In 2025, the Oklahoma Sooners went 10-3 while still making the College Football Playoff, losing to Alabama in the first round. Not good enough to feel completely polished as a program, but good enough to feel like progress. 

For the Sooners to make some real noise in 2026, almost everything boils down to one player: quarterback John Mateer. Mateer has to be a better quarterback and the offense around him must stop being the liability it was last season.

John Mateer is the key player for Oklahoma

Mateer came in as the No. 1 prospect from the transfer portal after a historic season at Washington State in 2024 (3,139 yards, 29 touchdowns, 826 rushing yards). His first season as a Sooner didn’t match the success from Washington State; he had a 62.2 completion percentage, 2,885 yards, 14 touchdowns and 11 interceptions.

After Mateer broke his hand in week four against Auburn is when things started to go downhill. In the final eight games, he completed just 59.4% of his passes and on a sidearm release that destroyed his deep accuracy. The offense finished 79th in the nation in scoring and 92nd in total offense.

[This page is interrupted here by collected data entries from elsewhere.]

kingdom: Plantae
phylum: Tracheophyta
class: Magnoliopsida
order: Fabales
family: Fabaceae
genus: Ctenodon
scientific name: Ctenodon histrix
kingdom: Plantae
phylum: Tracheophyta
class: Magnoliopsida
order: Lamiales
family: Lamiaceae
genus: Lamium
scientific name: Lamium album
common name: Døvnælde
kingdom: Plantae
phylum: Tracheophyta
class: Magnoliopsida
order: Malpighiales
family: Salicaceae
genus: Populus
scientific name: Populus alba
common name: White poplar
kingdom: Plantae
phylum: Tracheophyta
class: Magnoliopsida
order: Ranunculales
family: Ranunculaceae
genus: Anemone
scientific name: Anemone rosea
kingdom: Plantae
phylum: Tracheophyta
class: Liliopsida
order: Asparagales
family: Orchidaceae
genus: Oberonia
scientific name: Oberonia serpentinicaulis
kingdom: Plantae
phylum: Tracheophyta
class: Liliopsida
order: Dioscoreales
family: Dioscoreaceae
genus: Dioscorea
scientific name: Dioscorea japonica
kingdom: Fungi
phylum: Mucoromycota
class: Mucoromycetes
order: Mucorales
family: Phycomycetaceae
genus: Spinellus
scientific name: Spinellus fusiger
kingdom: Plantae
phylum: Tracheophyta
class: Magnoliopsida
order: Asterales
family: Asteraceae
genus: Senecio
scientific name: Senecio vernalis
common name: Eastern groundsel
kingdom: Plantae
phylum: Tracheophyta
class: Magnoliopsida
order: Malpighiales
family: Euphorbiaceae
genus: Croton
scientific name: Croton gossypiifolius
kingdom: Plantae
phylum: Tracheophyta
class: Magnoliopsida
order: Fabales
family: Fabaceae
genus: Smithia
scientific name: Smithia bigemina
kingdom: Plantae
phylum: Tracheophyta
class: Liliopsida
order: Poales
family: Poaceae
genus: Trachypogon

The fix is mechanical, getting back into an over-the-top motion, building a stronger base and processing reads quicker instead of bailing into unsteady throws. If Mateer doesn’t perform at the level he did in 2024, then Oklahoma goes back to the same issues that turned ugly wins into nail-biters against that daunting SEC slate.

However, Mateer has more help now. Isaiah Sategna III (965 yards, 8 TDS) returns as a preseason All-American, joined by transfers Trell Harris (847 yards at Virginia) and Parker Livingston (516 yards at Texas), plus tight ends Hayden Hansen (Florida) and Rocky Beers (Colorado State).

Backups are stepping up too. Running backs Xavier Robinson and Tory Blaylock combined for 901 yards last season, but dealt with injuries. This season they return healthy and talented enough to produce. The offensive line returns its best three pieces and adds E’Marion Harris, who was a two-year starter at Arkansas. 

The thing staying the same is defensive coordinator Todd Bates’ defense that carried in the 2025 playoff run. Oklahoma finished fourth in SP+ on defense, third in rushing defense and seventh in scoring defense. They also returned their stars, David Stone, Taylor Wein, Kip Lewis and Peyton Bowen. 

All of that has Oklahoma sitting as a preseason top-12 team across The Athletic, On3, CBS and ESPN. They also have noise throughout social media calling them a sleeper pick for the SEC Title.

The defense is proven enough to keep Oklahoma in almost every game, including road trips to Michigan, Georgia and Texas. Whether that turns into a deep playoff run is entirely on the other side of the ball. A healthier Mateer, a receiving core and line that finally gives him margin for error and a backfield that has shown flashes but hasn’t proven it can stay healthy for 16 games. The pieces are better than they have been in years; whether they hold up is the true question.